Secondly, the binding of TNFα to TNFα receptor 1 (TNFR1) facilitates insulin resistance, a known contributor to NAFLD progression, by suppressing insulin signaling.[69] Following the binding of TNF-α to TNFR1, intracellular c-JUN N terminal kinase (JNK) and IkB kinase (IKK) signals are activated, and the phosphorylation of JNK (p-JNK) and IKK1/1KK2 further attenuate insulin receptor substrate 1 (IRS-1). The phosphorylation of IRS-1 leads to the suppression of insulin signaling and, subsequently, to insulin resistance.[70] Indeed, a study has demonstrated that blocking TNFR1 protected Wistar rats from diet-induced obesity and insulin resistance.[71]

TNFR1 inhibition has been suggested as a possible therapy for NAFLD. A high-fat diet (HFD) mouse model of NAFLD has been used to demonstrate that the use of an anti-TNFR1-antibody can reduce liver steatosis and triglyceride content, as well as the activation of downstream target genes of lipogenesis. Insulin resistance likewise improved in these mice as a result of the reduced activation of MAP kinase MKK7 and its downstream target JNK.[72]

It is additionally thought that TNFα increases the production of MCP-1 (monocyte chemoattractant protein-1). MCP-1 is known to be overexpressed in obesity and is believed to be responsible for the recruitment of macrophages into adipose tissue and contribute to insulin resistance.[73] The production of MCP-1 increases in primary hepatocytes exposed to TNFα; TNF-α stimulates Mcp1 gene transcription by activating the Akt/PKB pathway.[74]

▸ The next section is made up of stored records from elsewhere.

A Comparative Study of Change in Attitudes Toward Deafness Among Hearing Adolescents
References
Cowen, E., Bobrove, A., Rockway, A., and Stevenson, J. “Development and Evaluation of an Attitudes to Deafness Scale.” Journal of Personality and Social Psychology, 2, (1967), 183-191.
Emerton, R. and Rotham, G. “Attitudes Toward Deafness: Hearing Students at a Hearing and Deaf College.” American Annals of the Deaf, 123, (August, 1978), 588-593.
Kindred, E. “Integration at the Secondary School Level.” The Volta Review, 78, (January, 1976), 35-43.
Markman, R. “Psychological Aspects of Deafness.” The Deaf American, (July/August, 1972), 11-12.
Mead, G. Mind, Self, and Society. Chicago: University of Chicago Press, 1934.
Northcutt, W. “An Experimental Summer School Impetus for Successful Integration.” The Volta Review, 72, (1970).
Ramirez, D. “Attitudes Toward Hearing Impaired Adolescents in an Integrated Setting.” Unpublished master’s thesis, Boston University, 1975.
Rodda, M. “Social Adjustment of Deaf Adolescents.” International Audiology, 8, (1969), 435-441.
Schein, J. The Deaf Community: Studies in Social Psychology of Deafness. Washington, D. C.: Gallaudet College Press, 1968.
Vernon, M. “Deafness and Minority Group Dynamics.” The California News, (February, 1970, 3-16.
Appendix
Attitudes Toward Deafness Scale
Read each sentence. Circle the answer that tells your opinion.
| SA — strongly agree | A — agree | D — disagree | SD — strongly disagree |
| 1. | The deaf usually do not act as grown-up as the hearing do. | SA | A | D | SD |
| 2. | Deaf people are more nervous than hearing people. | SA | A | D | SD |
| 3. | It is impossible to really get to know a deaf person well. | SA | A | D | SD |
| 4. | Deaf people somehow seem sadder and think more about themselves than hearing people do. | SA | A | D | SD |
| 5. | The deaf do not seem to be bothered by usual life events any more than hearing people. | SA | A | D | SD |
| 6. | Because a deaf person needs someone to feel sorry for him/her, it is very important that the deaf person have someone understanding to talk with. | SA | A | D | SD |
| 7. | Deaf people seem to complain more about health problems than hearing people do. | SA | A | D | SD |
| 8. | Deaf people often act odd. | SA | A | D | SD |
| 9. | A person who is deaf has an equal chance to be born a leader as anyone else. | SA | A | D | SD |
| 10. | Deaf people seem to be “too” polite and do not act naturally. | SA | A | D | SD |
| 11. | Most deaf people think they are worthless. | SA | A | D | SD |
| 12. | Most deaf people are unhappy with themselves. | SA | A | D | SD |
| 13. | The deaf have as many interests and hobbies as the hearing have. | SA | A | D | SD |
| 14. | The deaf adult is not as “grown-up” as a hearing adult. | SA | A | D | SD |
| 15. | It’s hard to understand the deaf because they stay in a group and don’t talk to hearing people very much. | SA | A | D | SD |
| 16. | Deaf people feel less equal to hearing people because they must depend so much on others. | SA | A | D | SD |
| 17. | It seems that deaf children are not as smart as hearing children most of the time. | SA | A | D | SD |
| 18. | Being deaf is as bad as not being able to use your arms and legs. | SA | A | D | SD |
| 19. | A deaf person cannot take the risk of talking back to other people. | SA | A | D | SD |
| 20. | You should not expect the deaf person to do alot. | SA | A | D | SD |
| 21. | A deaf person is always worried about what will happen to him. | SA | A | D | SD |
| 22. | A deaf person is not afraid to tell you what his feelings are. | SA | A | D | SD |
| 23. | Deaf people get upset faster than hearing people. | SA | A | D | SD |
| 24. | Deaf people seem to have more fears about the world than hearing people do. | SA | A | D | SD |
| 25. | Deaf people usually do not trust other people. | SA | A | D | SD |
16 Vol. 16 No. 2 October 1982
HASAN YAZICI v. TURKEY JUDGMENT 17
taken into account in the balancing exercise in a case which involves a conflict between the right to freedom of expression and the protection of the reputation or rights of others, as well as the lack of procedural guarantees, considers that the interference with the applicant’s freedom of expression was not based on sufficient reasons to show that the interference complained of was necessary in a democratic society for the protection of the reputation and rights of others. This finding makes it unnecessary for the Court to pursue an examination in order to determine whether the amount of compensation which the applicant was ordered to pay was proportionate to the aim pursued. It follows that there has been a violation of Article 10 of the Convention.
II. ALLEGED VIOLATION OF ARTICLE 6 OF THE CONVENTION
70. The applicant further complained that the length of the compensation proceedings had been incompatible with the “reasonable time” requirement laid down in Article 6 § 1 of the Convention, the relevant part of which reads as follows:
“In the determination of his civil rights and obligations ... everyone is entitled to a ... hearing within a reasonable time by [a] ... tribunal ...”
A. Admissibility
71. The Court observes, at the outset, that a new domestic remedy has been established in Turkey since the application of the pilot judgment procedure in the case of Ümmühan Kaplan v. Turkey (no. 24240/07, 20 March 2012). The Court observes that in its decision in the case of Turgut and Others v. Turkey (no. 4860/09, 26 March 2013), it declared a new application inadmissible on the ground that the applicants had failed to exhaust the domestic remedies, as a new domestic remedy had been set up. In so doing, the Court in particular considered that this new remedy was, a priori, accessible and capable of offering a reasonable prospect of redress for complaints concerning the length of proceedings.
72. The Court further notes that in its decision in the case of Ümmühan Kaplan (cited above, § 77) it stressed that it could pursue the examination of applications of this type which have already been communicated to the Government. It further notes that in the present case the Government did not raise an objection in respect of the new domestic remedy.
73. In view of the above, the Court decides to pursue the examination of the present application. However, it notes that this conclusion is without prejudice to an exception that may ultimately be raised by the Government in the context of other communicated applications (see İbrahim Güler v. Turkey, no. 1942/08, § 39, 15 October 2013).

The dual role of TNFα in the development of NAFLD is counteracted by the anti-inflammatory action of adiponectin, whose production is impaired in metabolic syndrome.[75]

TNFα is, therefore, thought to play a deleterious role in the progression of NAFLD to NASH and cirrhosis.


TNF promotes the inflammatory response, which, in turn, causes many of the clinical problems associated with autoimmune disorders such as rheumatoid arthritis, ankylosing spondylitis, inflammatory bowel disease, psoriasis, hidradenitis suppurativa and refractory asthma. These disorders are sometimes treated by using a TNF inhibitor. This inhibition can be achieved with a monoclonal antibody such as infliximab (Remicade) binding directly to TNF, adalimumab (Humira), certolizumab pegol (Cimzia) or with a decoy circulating receptor fusion protein such as etanercept (Enbrel) which binds to TNF with greater affinity than the TNFR.[76]

On the other hand, some patients treated with TNF inhibitors develop an aggravation of their disease or new onset of autoimmunity. TNF seems to have an immunosuppressive facet as well. One explanation for a possible mechanism is this observation that TNF has a positive effect on regulatory T cells (Tregs), due to its binding to the tumor necrosis factor receptor 2 (TNFR2).[77]

Anti-TNF therapy has shown only modest effects in cancer therapy. Treatment of renal cell carcinoma with infliximab resulted in prolonged disease stabilization in certain patients. Etanercept was tested for treating patients with breast cancer and ovarian cancer showing prolonged disease stabilization in certain patients via downregulation of IL-6 and CCL2. On the other hand, adding infliximab or etanercept to gemcitabine for treating patients with advanced pancreatic cancer was not associated with differences in efficacy when compared with placebo.[78]


TNF has been shown to interact with TNFRSF1A.[79][80]


Because LTα is no longer referred to as TNFβ,[81] TNFα, as the previous gene symbol, is now simply called TNF, as shown in HGNC (HUGO Gene Nomenclature Committee) database.